I like Gracy’s writings, but every time I see an article that is addressed to a popular figure, endeavoring to teach them a message, it screams to me that the article is seeking approval and justification. That said there are many good parts to the remainder of the article.
It’s a very classical way to write an article. In Book X of The Republic, Plato recommended throwing all the artists out of any wise state, then invited the artists to respond. Standard critical theory books have a number of letters written as a direct reply to Plato’s argument hundreds or thousands of years after he was dead. In the same way, by being a public figure and saying these things, Dawkins arguments, and Dawkins, can be addressed directly under the assumption that many have heard what he said.
I loved this.
Until the last line. It seems like the reference to Diary of a Wimpy Kid is a bit of a dig. Actually, Diary of a Wimpy Kid is hilarious, and awesome in its own way. There’s nothing mind-numbing or anti-imaginative about those great, little books.

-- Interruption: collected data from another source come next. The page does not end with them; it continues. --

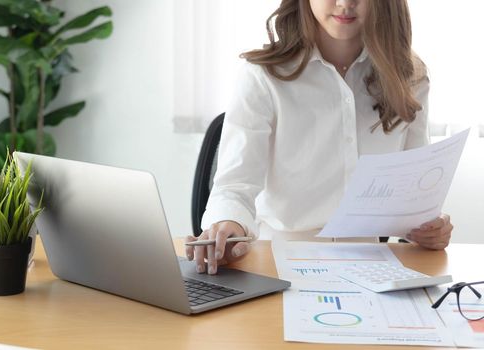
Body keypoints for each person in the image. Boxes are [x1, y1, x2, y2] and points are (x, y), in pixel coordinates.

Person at [185, 0, 454, 275]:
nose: (345, 3)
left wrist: (428, 228)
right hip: (277, 260)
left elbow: (413, 196)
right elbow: (234, 186)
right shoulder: (262, 76)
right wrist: (229, 224)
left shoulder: (408, 76)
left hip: (373, 265)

G.K. CHESTERTON: “The fairy tales said that the prince and princess lived happily ever after, and so they did. They lived happily, although it is very likely that from time to time they threw the furniture at each other.”
Good article!
Ray Bradbury tackled this in ‘The Martian Chronicles’ and ‘Fahrenheit 451’. So-called ‘scientific’ societies, where everything is ‘rational’, bans fairy stories of all kinds, myths and even novels. They are unhealthy, disturbing because they aren’t ‘real’. Heaven forbid people have imaginations. They might envision a future without a totalitarian state.
I understand your aversion to Santa Claus stories when they are presented as true: it is a concoction of fact and imagination that may be highly disillusioning to some children. But there are some advantages to Santa Claus stories that cannot be overlooked—the right kinds of stories, ones that embody the spirit of the actual St. Nicholas, teach us giving and goodwill. Thank you!
The more we create and tell stories, the more likely it is that we may consider being our own Storyteller. Thank you!
I very much enjoy some of the more recent fantasy such as Tolkien and Le Guin, and I am fascinated by the earliest renditions of fairy tales but despise their Disneyfications. But what strikes me most about this discussion is that there is much less concern about fantasy than there is about the actual truths of modern fiction such as Huckleberry Finn. Now there is controversy. Essentially all events occurring in this book of fiction actually occurred at one time or another not so many years ago.